Guide

Understanding statutory sick pay

Earnings-related qualification for statutory sick pay

To qualify for statutory sick pay (SSP), an employee must have average weekly earnings (AWE) at or above the lower earnings limit (LEL) - £118 a week in the 2019-20 tax year - regardless of whether they are required to pay National Insurance contributions.

You should calculate AWE by using a set period of time (the relevant period) prior to the start of the employee's 'period of incapacity for work'. The period must be at least eight weeks long and is marked by two pay dates:

  • date one - the last normal pay date before the employee's first complete day of sickness
  • date two - the last normal pay date falling not less than eight weeks before the pay date above

The relevant period is calculated from the day after date two up to and including date one.

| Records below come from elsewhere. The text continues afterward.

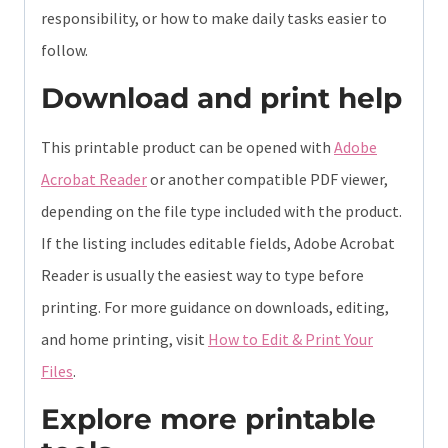
responsibility, or how to make daily tasks easier to
follow.
Download and print help
This printable product can be opened with
Adobe
Acrobat Reader
or another compatible PDF viewer,
depending on the file type included with the product.
If the listing includes editable fields, Adobe Acrobat
Reader is usually the easiest way to type before
printing. For more guidance on downloads, editing,
and home printing, visit
How to Edit & Print Your
Files
.
Explore more printable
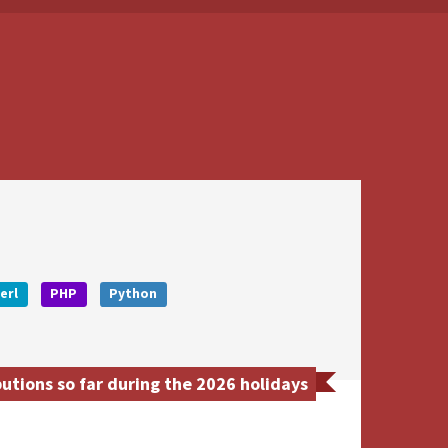
erl
PHP
Python
utions so far during the 2026 holidays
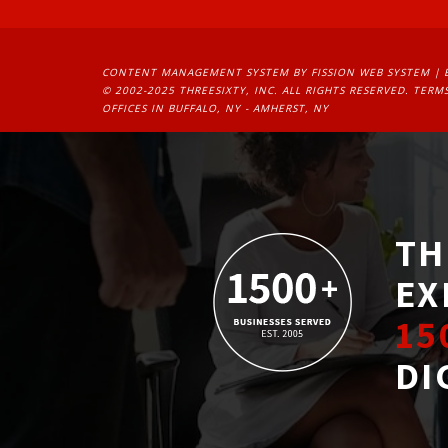
CONTENT MANAGEMENT SYSTEM
BY FISSION WEB SYSTEM | 
© 2002-2025 THREESIXTY, INC. ALL RIGHTS RESERVED. 
TERMS
OFFICES IN BUFFALO, NY - AMHERST, NY
TH
EX
15
DI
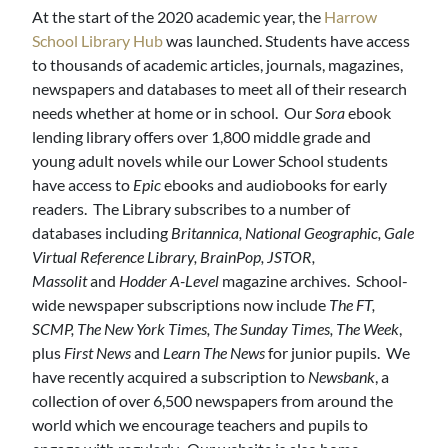
At the start of the 2020 academic year, the
Harrow
School Library Hub
was launched. Students have access
to thousands of academic articles, journals, magazines,
newspapers and databases to meet all of their research
needs whether at home or in school. Our
Sora
ebook
lending library offers over 1,800 middle grade and
young adult novels while our Lower School students
have access to
Epic
ebooks and audiobooks for early
readers. The Library subscribes to a number of
databases including
Britannica, National Geographic, Gale
Virtual Reference Library, BrainPop, JSTOR,
Massolit
and
Hodder A-Level
magazine archives. School-
wide newspaper subscriptions now include
The FT,
SCMP, The New York Times, The Sunday Times, The Week
,
plus
First News
and
Learn The News
for junior pupils. We
have recently acquired a subscription to
Newsbank
, a
collection of over 6,500 newspapers from around the
world which we encourage teachers and pupils to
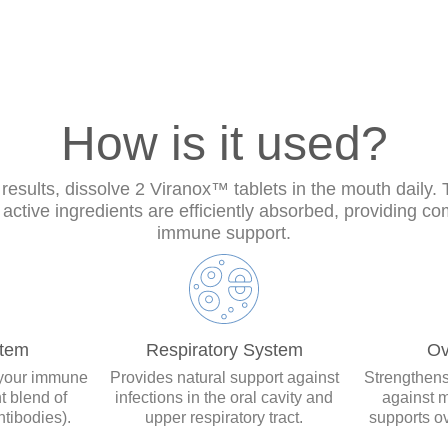
How is it used?
 results, dissolve 2 Viranox™ tablets in the mouth daily.
active ingredients are efficiently absorbed, providing c
immune support.
tem
Respiratory System
Ov
your immune
Provides natural support against
Strengthens
t blend of
infections in the oral cavity and
against m
tibodies).
upper respiratory tract.
supports ov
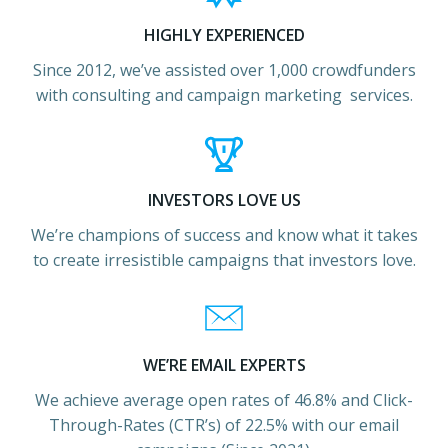
HIGHLY EXPERIENCED
Since 2012, we’ve assisted over 1,000 crowdfunders
with consulting and campaign marketing services.
INVESTORS LOVE US
We’re champions of success and know what it takes
to create irresistible campaigns that investors love.
WE’RE EMAIL EXPERTS
We achieve average open rates of 46.8% and Click-
Through-Rates (CTR’s) of 22.5% with our email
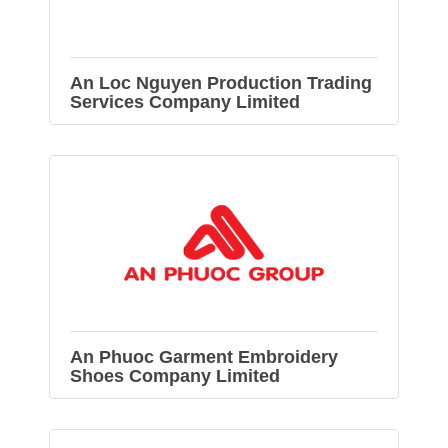
An Loc Nguyen Production Trading
Services Company Limited
An Phuoc Garment Embroidery
Shoes Company Limited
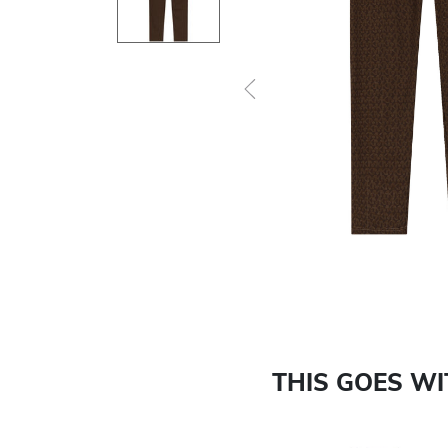
Previous
THIS GOES W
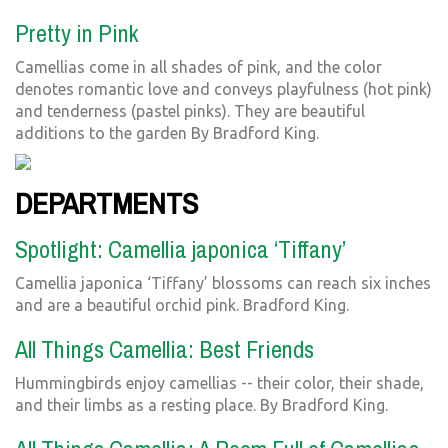
Pretty in Pink
Camellias come in all shades of pink, and the color
denotes romantic love and conveys playfulness (hot pink)
and tenderness (pastel pinks). They are beautiful
additions to the garden By Bradford King.
DEPARTMENTS
Spotlight: Camellia japonica ‘Tiffany’
Camellia japonica ‘Tiffany’ blossoms can reach six inches
and are a beautiful orchid pink. Bradford King.
All Things Camellia: Best Friends
Hummingbirds enjoy camellias -- their color, their shade,
and their limbs as a resting place. By Bradford King.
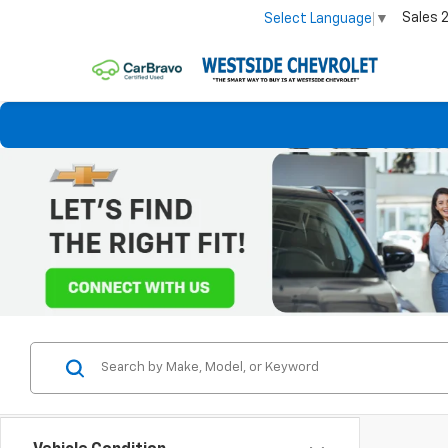
Sales
Select Language
▼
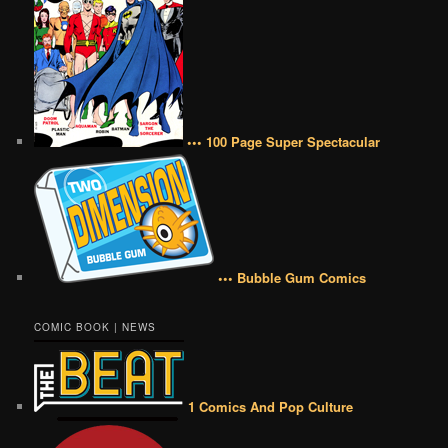
••• 100 Page Super Spectacular
••• Bubble Gum Comics
COMIC BOOK | NEWS
1 Comics And Pop Culture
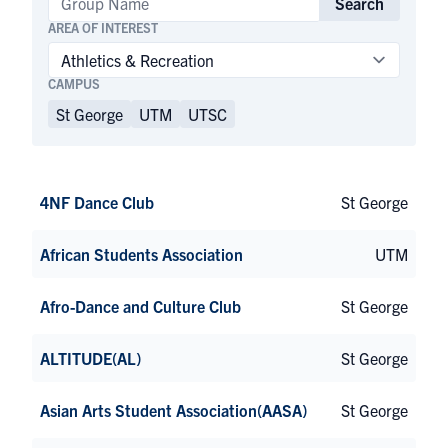
Search
AREA OF INTEREST
CAMPUS
St George
UTM
UTSC
4NF Dance Club
St George
African Students Association
UTM
Afro-Dance and Culture Club
St George
ALTITUDE(AL)
St George
Asian Arts Student Association(AASA)
St George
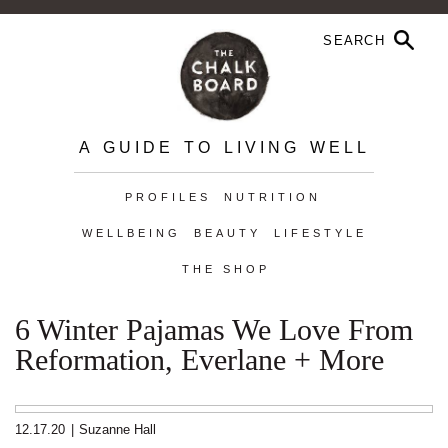
A GUIDE TO LIVING WELL
PROFILES
NUTRITION
WELLBEING
BEAUTY
LIFESTYLE
THE SHOP
6 Winter Pajamas We Love From
Reformation, Everlane + More
12.17.20
|
Suzanne Hall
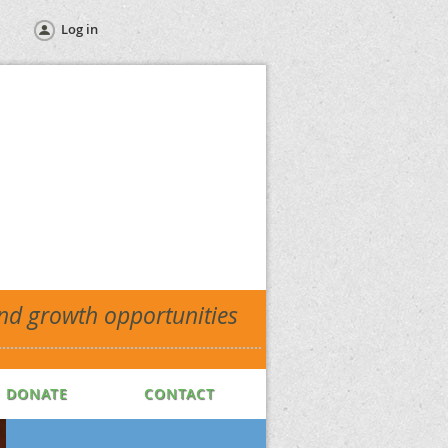
Log in
and growth opportunities
DONATE
CONTACT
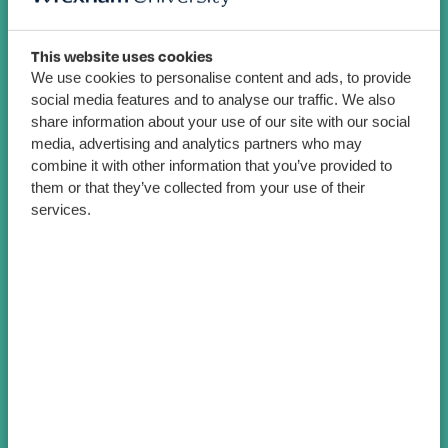
This website uses cookies
We use cookies to personalise content and ads, to provide
social media features and to analyse our traffic. We also
share information about your use of our site with our social
media, advertising and analytics partners who may
combine it with other information that you’ve provided to
them or that they’ve collected from your use of their
services.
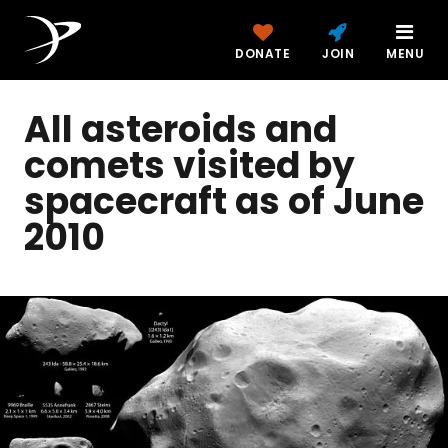
DONATE
JOIN
MENU
All asteroids and
comets visited by
spacecraft as of June
2010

Calculating average earnings for weekly paid employees

If your employee is paid once a week or in multiples of a week, eg fortnightly or every four weeks:

  • add together the gross earnings in the relevant period, including any bonuses and commissions
  • divide the total by the number of weeks in the period

Calculating average earnings for monthly paid employees

The payment for monthly paid employees is calculated on the same basis as weekly paid employees:

  • Add together the gross earnings during the period.
  • Divide the total by the number of months in the period. If this is not a whole number of months, round to the nearest whole number.
  • Multiply by 12.
  • Divide by 52.

For details of how to calculate average earnings, read GOV.UK guidance on SSP.

Action if your employee is not entitled to SSP

If your employee is not entitled to SSP but has been incapable of work for at least four days in a row, you should advise them to claim employment and support allowance (ESA) from Jobs & Benefits office. You should also give them form SSP1 as soon as possible to help support a claim for ESA.